In 1945, Delbrück developed a course in bacteriophage genetics at Cold Spring Harbor Laboratory in Long Island, New York. Delbrück's promotion of this "Phage Group" — which explored genetics through researches on bacterial viruses — spurred molecular biology's early development. In 1947, Delbrück returned to Caltech as a professor of biology. From the 1950s on, he applied biophysical methods to problems in sensory physiology rather than to genetics. Meanwhile, he set up University of Cologne's institute for molecular genetics.

Delbrück was influential in the 20th century's movement of physical scientists into biology. His inferences on genes' susceptibility to mutation was relied on by physicist Erwin Schrödinger in his 1944 book What Is Life?, which conjectured genes were an "aperiodic crystal" storing codescript and influenced Francis Crick and James D. Watson in their 1953 identification of cellular DNA's molecular structure as a double helix. In 1977, he retired from Caltech, yet remained Professor of Biology emeritus.

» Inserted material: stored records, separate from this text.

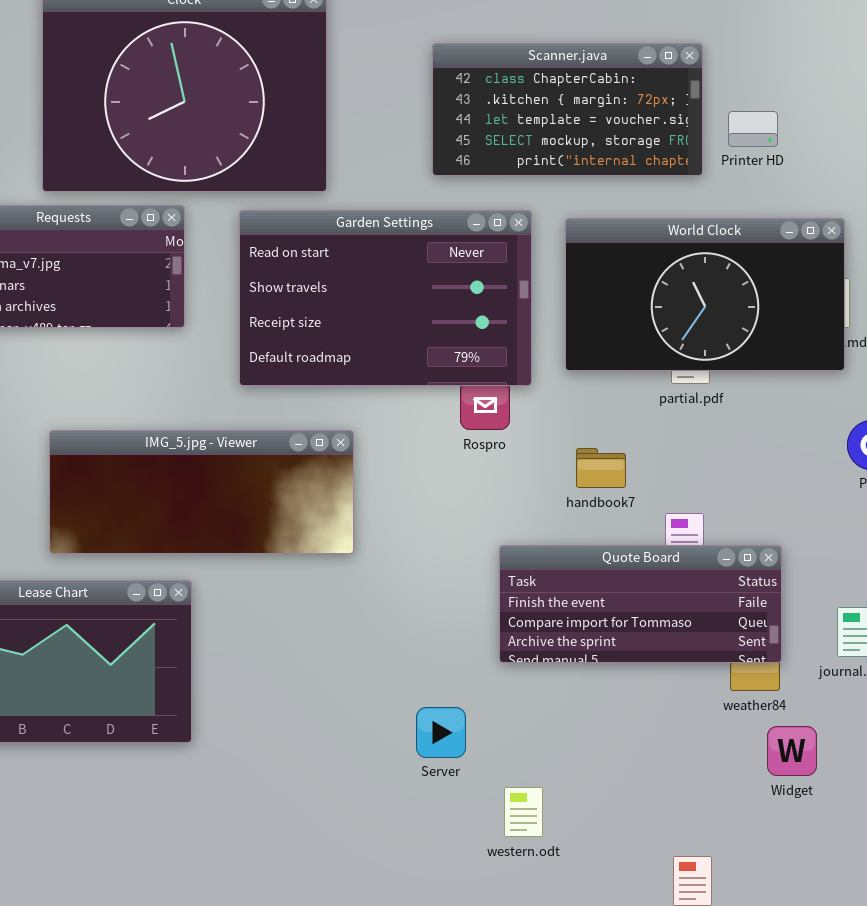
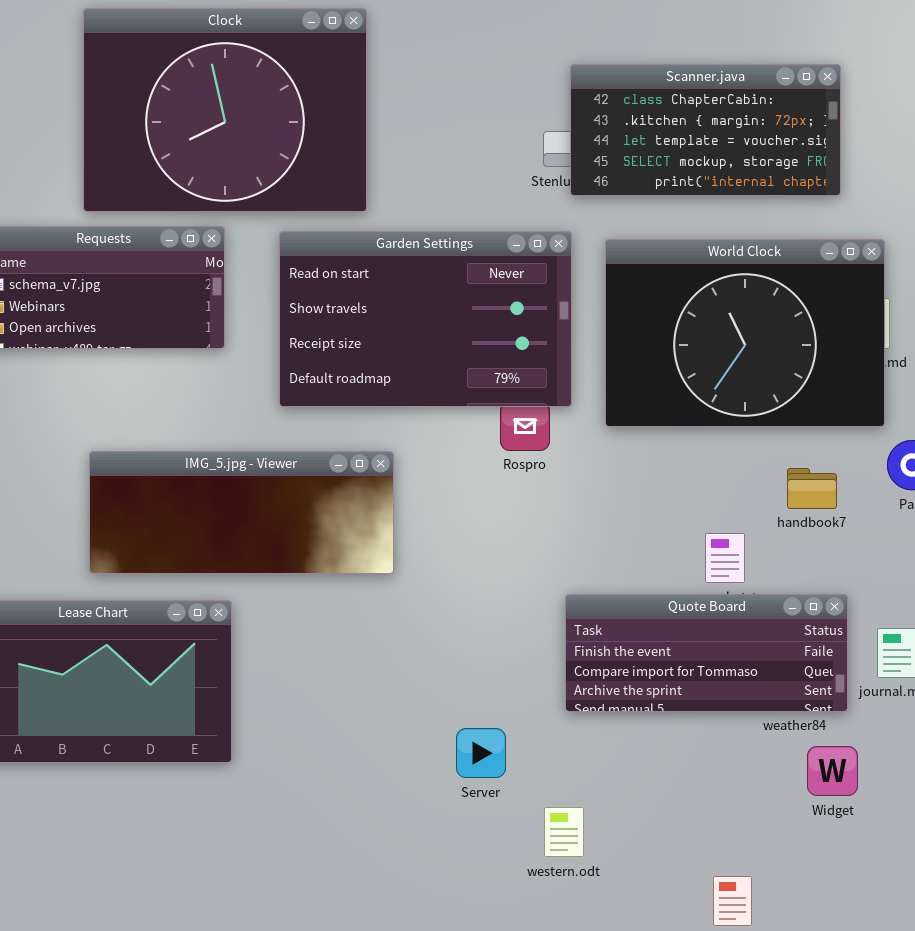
Scanner.java: [432,43,703,176] -> [570,64,841,196], moved
World Clock: [565,218,845,371] -> [605,239,885,427], resized
handbook7: [576,448,626,488] -> [787,468,837,509], moved
Quote Board: [499,545,782,663] -> [565,594,848,712], moved

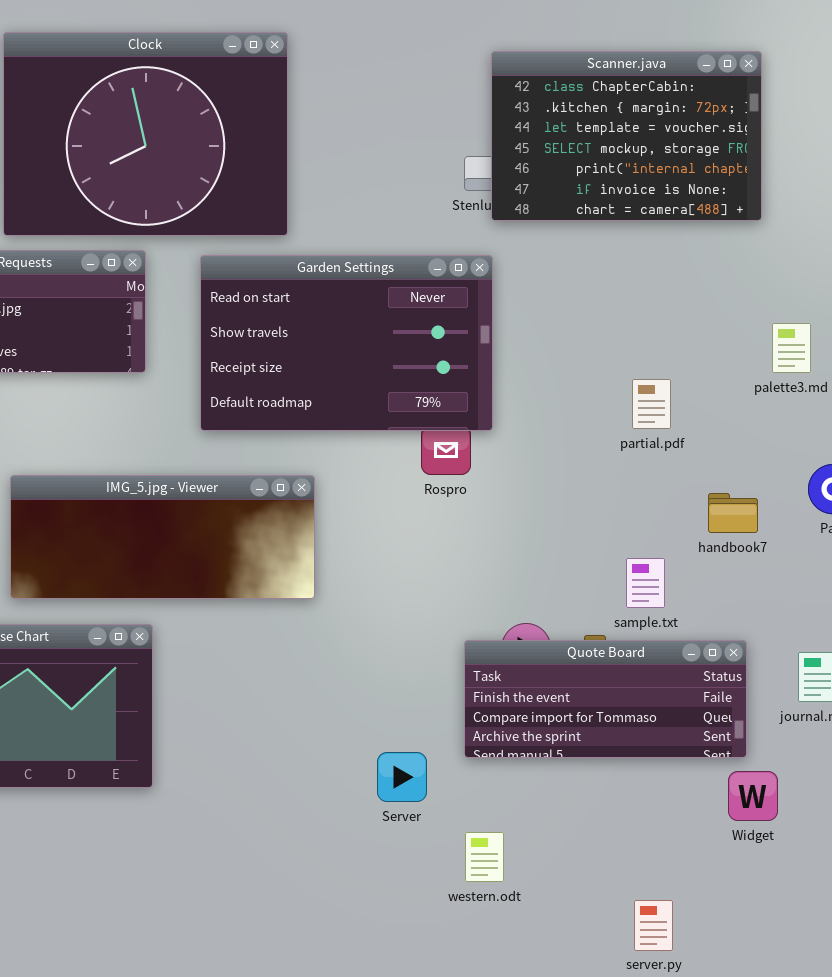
Scanner.java: [570,64,841,196] -> [491,51,762,221], resized
World Clock: [605,239,885,427] -> none, closed
Quote Board: [565,594,848,712] -> [464,640,747,758], moved

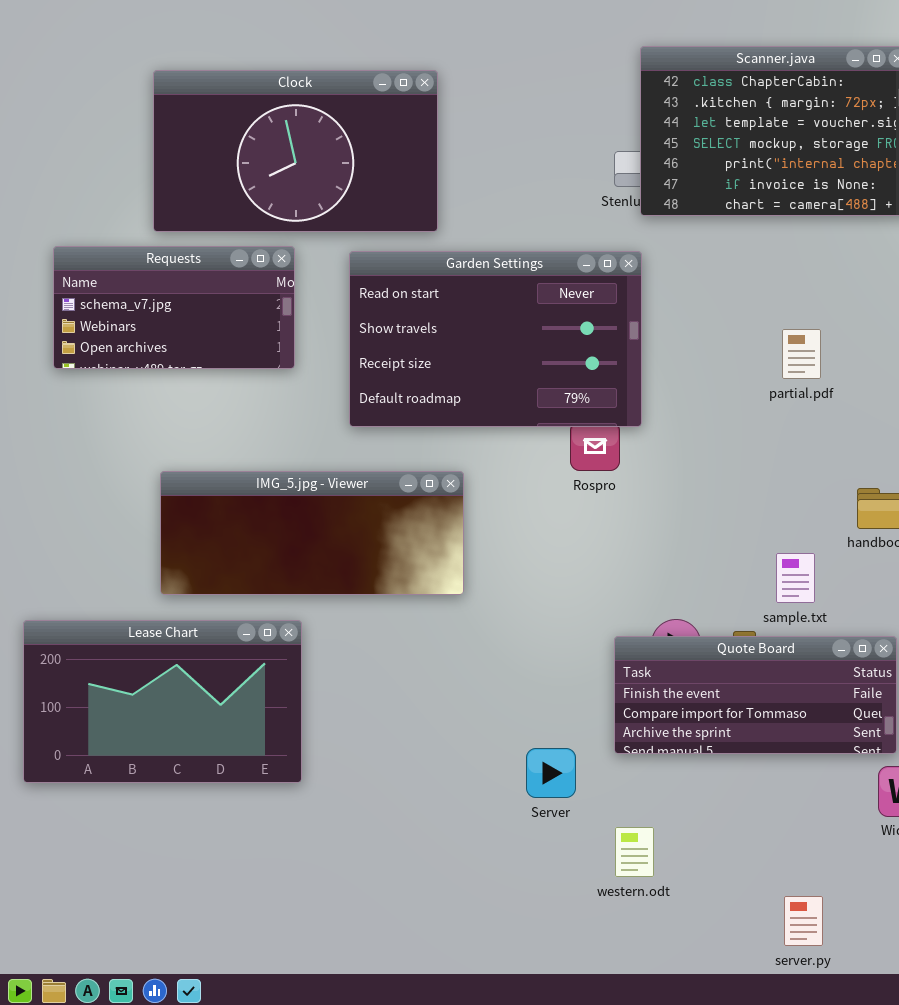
Clock: [3,32,288,236] -> [153,70,438,232], resized
partial.pdf: [632,379,671,429] -> [782,329,821,379], moved

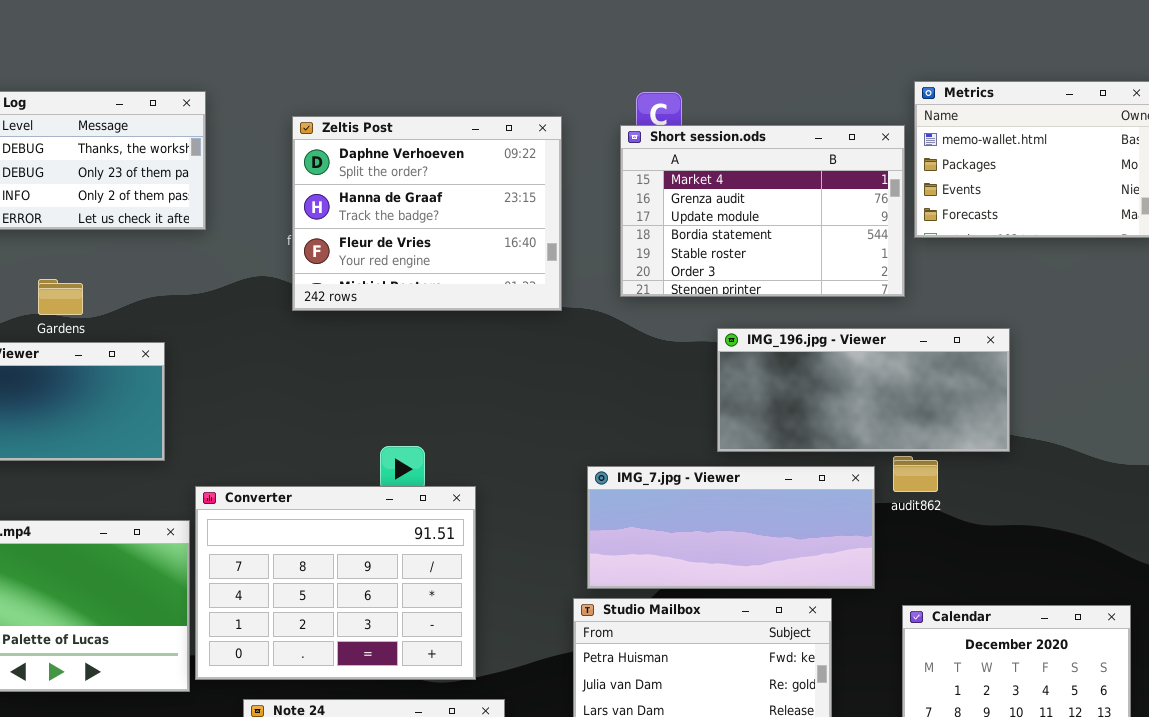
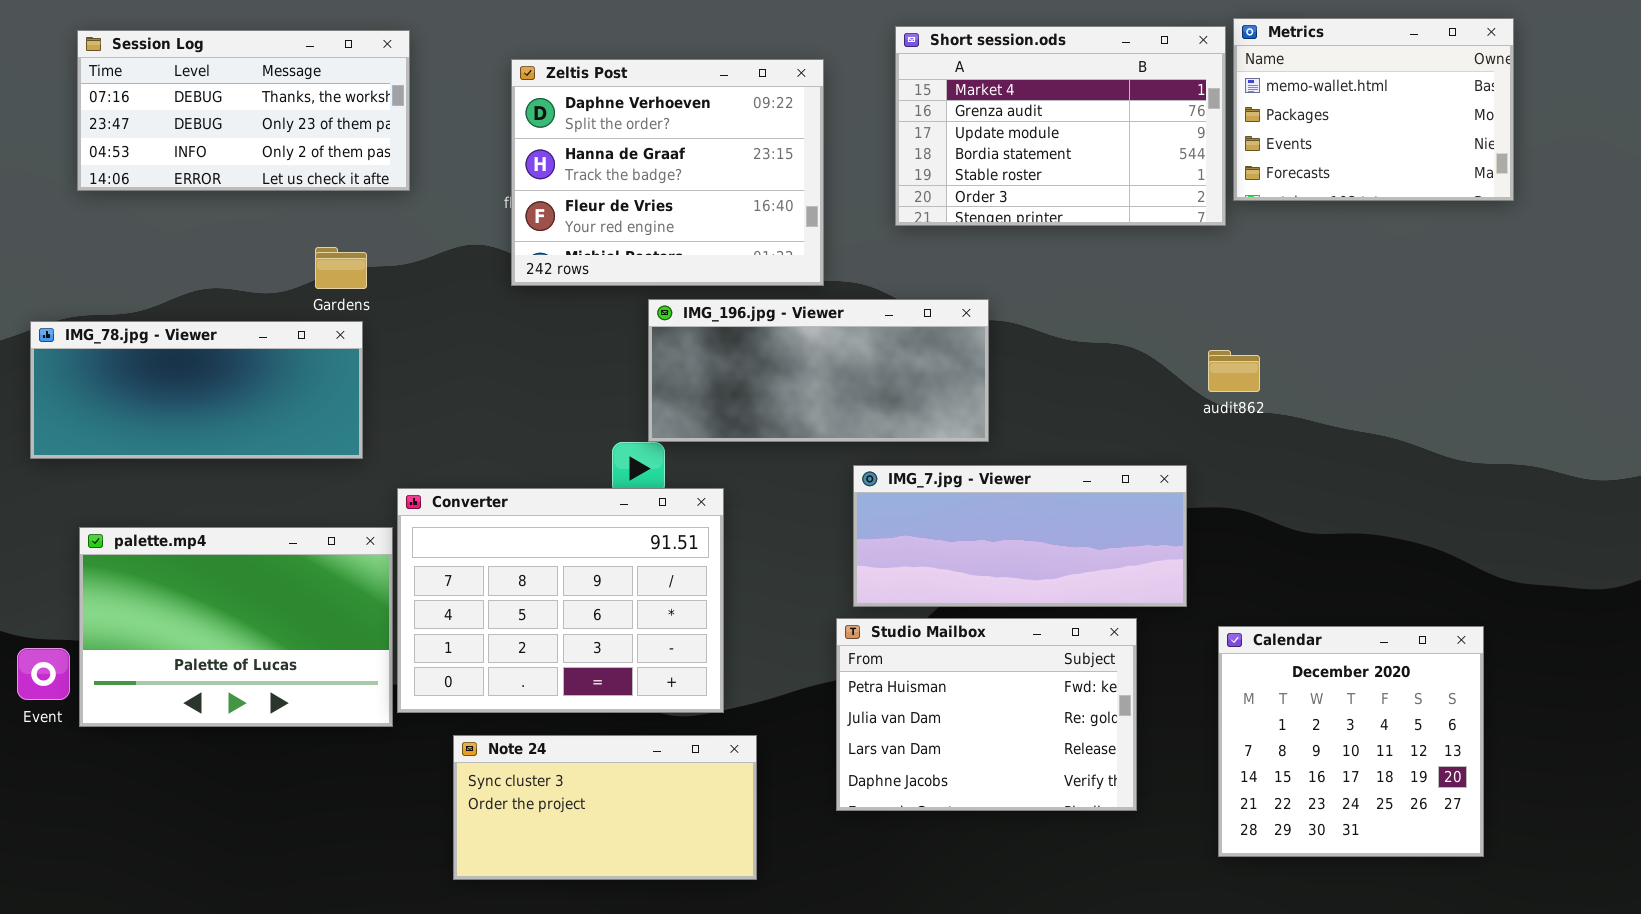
Short session.ods: [620,125,905,297] -> [895,26,1226,226], moved
Gardens: [38,279,83,315] -> [315,247,367,289], moved
IMG_196.jpg - Viewer: [717,328,1010,452] -> [648,299,989,442], moved
audit862: [893,456,938,492] -> [1208,350,1260,392], moved

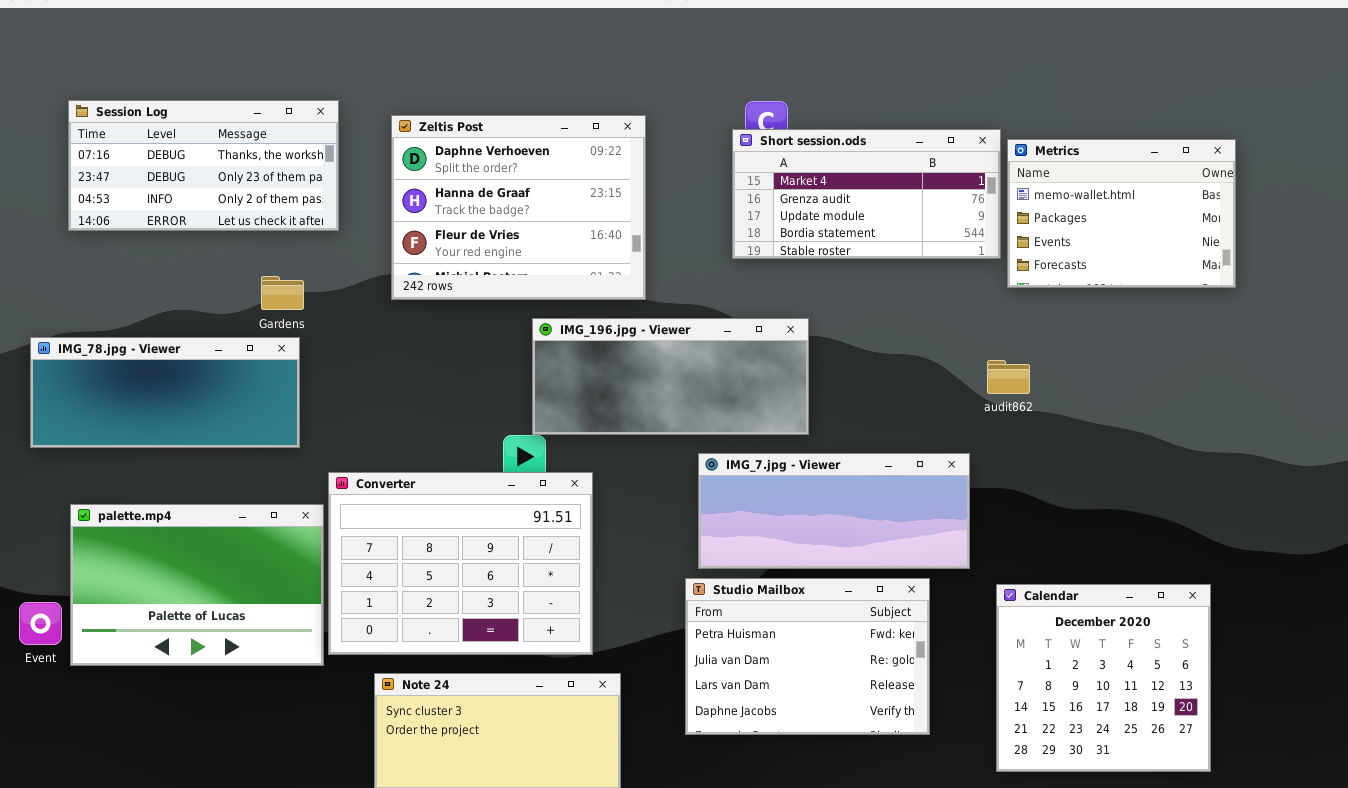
Metrics: [1233,18,1514,201] -> [1007,139,1236,288], moved
Short session.ods: [895,26,1226,226] -> [732,129,1001,259], resized
Zeltis Post: [511,59,824,286] -> [391,115,646,300], moved

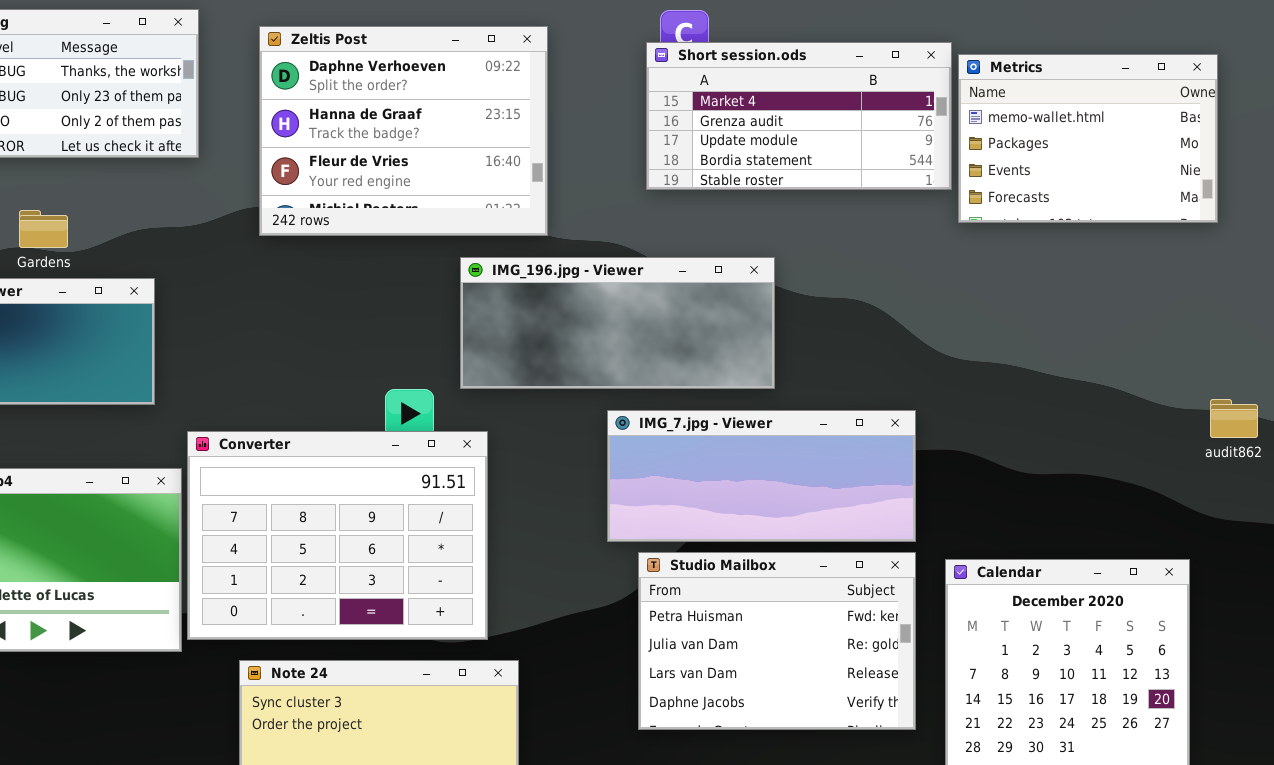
Gardens: [261,276,304,310] -> [19,210,68,248], moved
IMG_196.jpg - Viewer: [532,318,809,435] -> [460,257,775,389], moved
audit862: [987,360,1030,394] -> [1210,399,1258,438], moved
Studio Mailbox: [685,578,930,735] -> [638,552,916,730], moved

Max Delbrück died, at age 74, on the evening of Monday, 9 March 1981, at Huntington Memorial Hospital in Pasadena, California. On 26 to 27 August 2006 — the year Delbrück would have turned 100 — family and friends gathered at Cold Spring Harbor Laboratory to reminisce on his life and work. Although Delbrück supported research reductionism, he conjectured that ultimately a paradox — akin perhaps to the wave - particle duality of physics — would be revealed about life.